## SOURCE MATERIAL

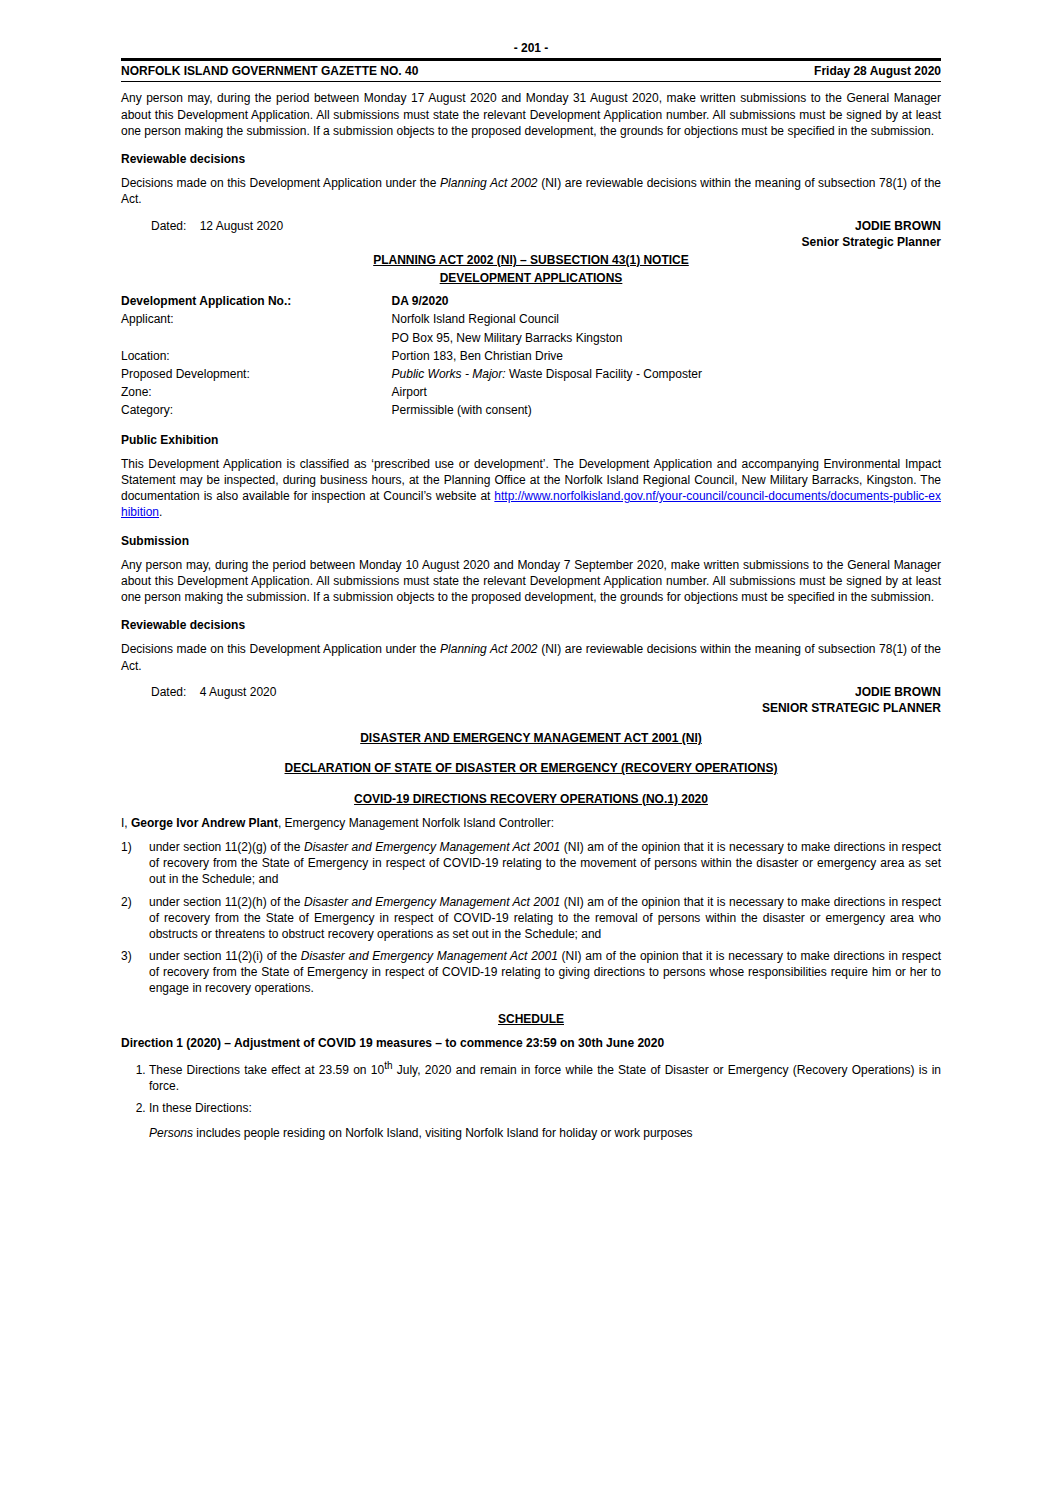- 201 -
NORFOLK ISLAND GOVERNMENT GAZETTE NO. 40 Friday 28 August 2020
Any person may, during the period between Monday 17 August 2020 and Monday 31 August 2020, make written submissions to the General Manager about this Development Application. All submissions must state the relevant Development Application number. All submissions must be signed by at least one person making the submission. If a submission objects to the proposed development, the grounds for objections must be specified in the submission.
Reviewable decisions
Decisions made on this Development Application under the Planning Act 2002 (NI) are reviewable decisions within the meaning of subsection 78(1) of the Act.
Dated: 12 August 2020 JODIE BROWN
Senior Strategic Planner
PLANNING ACT 2002 (NI) – SUBSECTION 43(1) NOTICE
DEVELOPMENT APPLICATIONS
| Development Application No.: | DA 9/2020 |
| Applicant: | Norfolk Island Regional Council |
| | PO Box 95, New Military Barracks Kingston |
| Location: | Portion 183, Ben Christian Drive |
| Proposed Development: | Public Works - Major: Waste Disposal Facility - Composter |
| Zone: | Airport |
| Category: | Permissible (with consent) |
Public Exhibition
This Development Application is classified as ‘prescribed use or development’. The Development Application and accompanying Environmental Impact Statement may be inspected, during business hours, at the Planning Office at the Norfolk Island Regional Council, New Military Barracks, Kingston. The documentation is also available for inspection at Council’s website at http://www.norfolkisland.gov.nf/your-council/council-documents/documents-public-exhibition.
Submission
Any person may, during the period between Monday 10 August 2020 and Monday 7 September 2020, make written submissions to the General Manager about this Development Application. All submissions must state the relevant Development Application number. All submissions must be signed by at least one person making the submission. If a submission objects to the proposed development, the grounds for objections must be specified in the submission.
Reviewable decisions
Decisions made on this Development Application under the Planning Act 2002 (NI) are reviewable decisions within the meaning of subsection 78(1) of the Act.
Dated: 4 August 2020 JODIE BROWN
SENIOR STRATEGIC PLANNER
DISASTER AND EMERGENCY MANAGEMENT ACT 2001 (NI)
DECLARATION OF STATE OF DISASTER OR EMERGENCY (RECOVERY OPERATIONS)
COVID-19 DIRECTIONS RECOVERY OPERATIONS (NO.1) 2020
I, George Ivor Andrew Plant, Emergency Management Norfolk Island Controller:
under section 11(2)(g) of the Disaster and Emergency Management Act 2001 (NI) am of the opinion that it is necessary to make directions in respect of recovery from the State of Emergency in respect of COVID-19 relating to the movement of persons within the disaster or emergency area as set out in the Schedule; and
under section 11(2)(h) of the Disaster and Emergency Management Act 2001 (NI) am of the opinion that it is necessary to make directions in respect of recovery from the State of Emergency in respect of COVID-19 relating to the removal of persons within the disaster or emergency area who obstructs or threatens to obstruct recovery operations as set out in the Schedule; and
under section 11(2)(i) of the Disaster and Emergency Management Act 2001 (NI) am of the opinion that it is necessary to make directions in respect of recovery from the State of Emergency in respect of COVID-19 relating to giving directions to persons whose responsibilities require him or her to engage in recovery operations.
SCHEDULE
Direction 1 (2020) – Adjustment of COVID 19 measures – to commence 23:59 on 30th June 2020
These Directions take effect at 23.59 on 10th July, 2020 and remain in force while the State of Disaster or Emergency (Recovery Operations) is in force.
In these Directions:
Persons includes people residing on Norfolk Island, visiting Norfolk Island for holiday or work purposes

## PROBLEM REQUIREMENTS
Line by line, restate the data above exactly as it stands, minus the pictures.

## SOLUTION TO THE EXERCISE
- 201 -
NORFOLK ISLAND GOVERNMENT GAZETTE NO. 40 Friday 28 August 2020
Any person may, during the period between Monday 17 August 2020 and Monday 31 August 2020, make written submissions to the General Manager about this Development Application. All submissions must state the relevant Development Application number. All submissions must be signed by at least one person making the submission. If a submission objects to the proposed development, the grounds for objections must be specified in the submission.
Reviewable decisions
Decisions made on this Development Application under the Planning Act 2002 (NI) are reviewable decisions within the meaning of subsection 78(1) of the Act.
Dated: 12 August 2020 JODIE BROWN
Senior Strategic Planner
PLANNING ACT 2002 (NI) – SUBSECTION 43(1) NOTICE
DEVELOPMENT APPLICATIONS
| Development Application No.: | DA 9/2020 |
| Applicant: | Norfolk Island Regional Council |
| | PO Box 95, New Military Barracks Kingston |
| Location: | Portion 183, Ben Christian Drive |
| Proposed Development: | Public Works - Major: Waste Disposal Facility - Composter |
| Zone: | Airport |
| Category: | Permissible (with consent) |
Public Exhibition
This Development Application is classified as ‘prescribed use or development’. The Development Application and accompanying Environmental Impact Statement may be inspected, during business hours, at the Planning Office at the Norfolk Island Regional Council, New Military Barracks, Kingston. The documentation is also available for inspection at Council’s website at http://www.norfolkisland.gov.nf/your-council/council-documents/documents-public-exhibition.
Submission
Any person may, during the period between Monday 10 August 2020 and Monday 7 September 2020, make written submissions to the General Manager about this Development Application. All submissions must state the relevant Development Application number. All submissions must be signed by at least one person making the submission. If a submission objects to the proposed development, the grounds for objections must be specified in the submission.
Reviewable decisions
Decisions made on this Development Application under the Planning Act 2002 (NI) are reviewable decisions within the meaning of subsection 78(1) of the Act.
Dated: 4 August 2020 JODIE BROWN
SENIOR STRATEGIC PLANNER
DISASTER AND EMERGENCY MANAGEMENT ACT 2001 (NI)
DECLARATION OF STATE OF DISASTER OR EMERGENCY (RECOVERY OPERATIONS)
COVID-19 DIRECTIONS RECOVERY OPERATIONS (NO.1) 2020
I, George Ivor Andrew Plant, Emergency Management Norfolk Island Controller:
under section 11(2)(g) of the Disaster and Emergency Management Act 2001 (NI) am of the opinion that it is necessary to make directions in respect of recovery from the State of Emergency in respect of COVID-19 relating to the movement of persons within the disaster or emergency area as set out in the Schedule; and
under section 11(2)(h) of the Disaster and Emergency Management Act 2001 (NI) am of the opinion that it is necessary to make directions in respect of recovery from the State of Emergency in respect of COVID-19 relating to the removal of persons within the disaster or emergency area who obstructs or threatens to obstruct recovery operations as set out in the Schedule; and
under section 11(2)(i) of the Disaster and Emergency Management Act 2001 (NI) am of the opinion that it is necessary to make directions in respect of recovery from the State of Emergency in respect of COVID-19 relating to giving directions to persons whose responsibilities require him or her to engage in recovery operations.
SCHEDULE
Direction 1 (2020) – Adjustment of COVID 19 measures – to commence 23:59 on 30th June 2020
These Directions take effect at 23.59 on 10th July, 2020 and remain in force while the State of Disaster or Emergency (Recovery Operations) is in force.
In these Directions:
Persons includes people residing on Norfolk Island, visiting Norfolk Island for holiday or work purposes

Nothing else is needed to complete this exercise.